Bold in its kaleidoscopic color palette and riveting in its unending visual depth, Usuyuki is among the most visually captivating and intellectually rigorous compositions of Jasper Johns’ storied artistic career. Begun during the critical decade between 1973 and 1983 during which Johns radically embraced pure abstraction and became consumed by a serial crosshatch pattern, Usuyuki is an exceptional example of Johns’ widely celebrated motif. Executed between 1979 and 1995, Usuyuki reflects the studied diligence with which Johns approaches his artistic practice and the importance of this motif within his larger dialectic. The present work belongs to a larger body of crosshatched compositions within Johns’ oeuvre that he also titled Usuyuki, a term which in Japanese translates to “light snow.” Reflecting Johns’ inquisitive propensity to explore the same motif through a diversity of mediums, Usuyuki is rendered in watercolor and ink overlaid on plastic. The gestural fluidity of the watercolor medium causes strokes of color to imperfectly abut and in some places bleed into one another, while the nonabsorbent property of the plastic medium forces the diluted ink and watercolor to break down and pool invariably across the composition while drying, exposing the tonal and textural depth within the pigment itself. This medium endows the work with an enthralling visual depth and underscores the conceptual tensions that underlie Johns’ artistic oeuvre. As with Johns’ encaustic paintings, the ink on plastic medium dutifully captures in the final composition a meticulous record of its own creation.
From within the pre-ordained parameters dictated by Usuyuki’s crosshatch motif, sharp staccato strokes of color ricochet off each other and erupt in a tightly controlled cacophony of color and line. Dense layers of watercolor and colored ink associated as complementary colors – red and green, blue and orange, purple and yellow – weave together and coalesce to form a coherent and impenetrable system. Across the three equidistant panels, passages of denser pigmentation are offset by pools of lighter tonalities, culminating in a visually mesmerizing composition that possesses the intimacy, luminosity, and voluminous depth of an abstract landscape. Faint grid lines discernible beneath the crosshatched pattern elucidate the meticulous process by which Johns arrives at the seemingly chaotic and serendipitous network of lines and endow the triptych with a prevailing unity.
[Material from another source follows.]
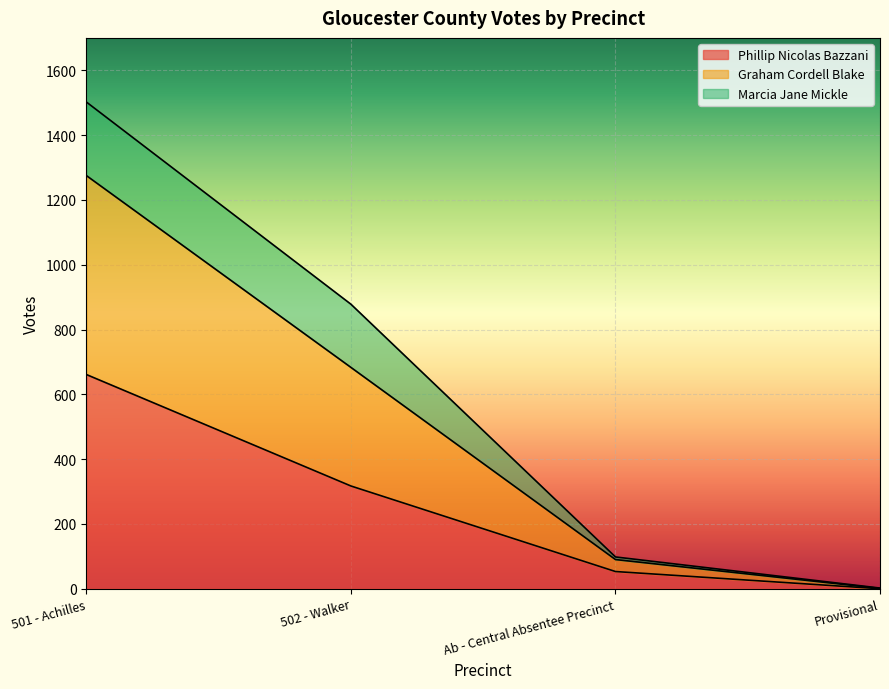

How many lines are shown in the chart?

3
Geometric circles punctuate the crosshatch motif, their flat, stenciled appearance interrupting the unrelenting depth of the watercolor crosshatch and adding to the visual complexity and mesmerizing effect of the overall composition.
Commenting on the dramatic import of the serendipitous, gestural brushstroke of Abstract Expressionism, Johns here appropriates this gesture but inverts its meaning: Johns negates the individuality and expressive spontaneity associated with Abstract Expressionism by turning these strokes into repeated units within a predetermined patterned sequence. Although appearing to entertain the gestural spontaneity of Jackson Pollock, Johns assigns this abstract pattern an objectivity through its title, its association to an experience within everyday life, and through its carefully measured, pre-mandated configuration. In the exhaustive density of its surface and laborious application of each individual brushstroke, Usuyuki triumphantly celebrates Johns’ inexhaustible passion for mark-making.
That the abstract crosshatch pattern apparently lacks obvious narrative content undoubtedly appealed to Johns, as did the motif's potential to take on deeper significance. With his Usuyuki series, Johns radically broke from his customary practice of avoiding illusionistic and evocative titles for his works. Usuyuki is a Japanese term for a light, falling snow and is also the title of a famous Japanese Kabuki play about desire and the transience of life and death. Johns assigns the term “Usuyuki” objecthood within his artistic vernacular; he transforms “Usuyuki” into a recurrent readymade within his own iconography, one that references the transience and the regenerative cyclicality of life. Just like the predetermined format of the American flag, the crosshatch pattern consists of a given sequence of strokes, a compositional template that creates a meticulous set of instructions. Johns suggests that like the flag and the target, the crosshatch pattern can act as a preexistent vehicle through which Johns investigates color and material, although Usuyuki’s origins in the visual barrage of everyday life are not as immediately discernible. Usuyuki exemplifes Johns' inimitable style in which he applies the gestural language of the Abstract Expressionists with his inclination towards 'things the mind already knows' to create a wholly unique motif, dizzying and seductive in its kaleidoscopic prism of thrilling colors.